Guest post. Translated from the French by Tim Gupwell

Given that the G20 has confined itself to mere generalities and that the European Summit on the 28th and 29th June is dangerously close, what can be expected of the meeting in Rome on the 22nd June between Angela Merkel, Mario Monti, Mariano Rajoy and François Hollande, intended to serve as preparation for it?

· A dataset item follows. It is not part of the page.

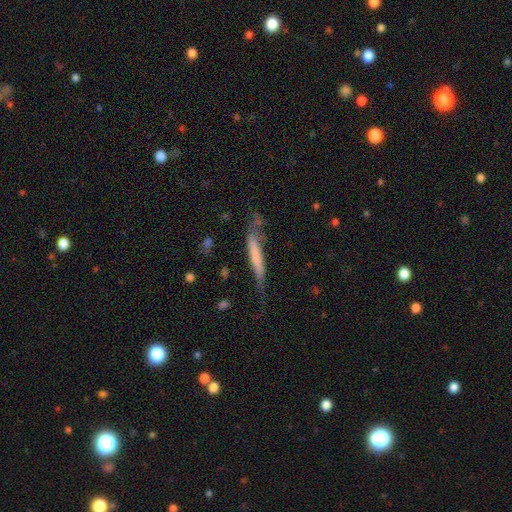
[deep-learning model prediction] smooth_or_featured: smooth (p=0.55) [alt: featured or disk p=0.39]
how_rounded: cigar-shaped (p=0.92) [alt: in between p=0.06]
merging: none (p=0.47) [alt: minor disturbance p=0.31]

Two projects are being examined in parallel by the European institutions, which are being assembled together and presented as if they were one of Great Wonders of the World. Firstly, by issuing Eurobonds with a short maturity- and thus with limited risk – and secondly by the creation of a fund intended to bring together and finance over a period of 20 to 25 years the stock of debt which exceeds the threshold of 60% each country’s GDP – these countries will have to demonstrate their credentials beforehand with regard to their budgetary commitments. Thanks to these virtuous arrangements, we will all be saved and the chaotic debt-reduction strategy will finally work as it should!

Intended to ease the pressure on the debt-reduction strategy, this wonderful arrangement will not, however, get Europe out of the recession which is the main cause of the investors’ lack of confidence. Due to its global dimension, this prospect was at the heart of the discussions at the G20. In order to help private sector debt-reduction, these two complementary measures will be coupled with a ‘Banking Union’ based on the doubtful premise that the banks will be able to finance their own rescue-packages without any external intervention.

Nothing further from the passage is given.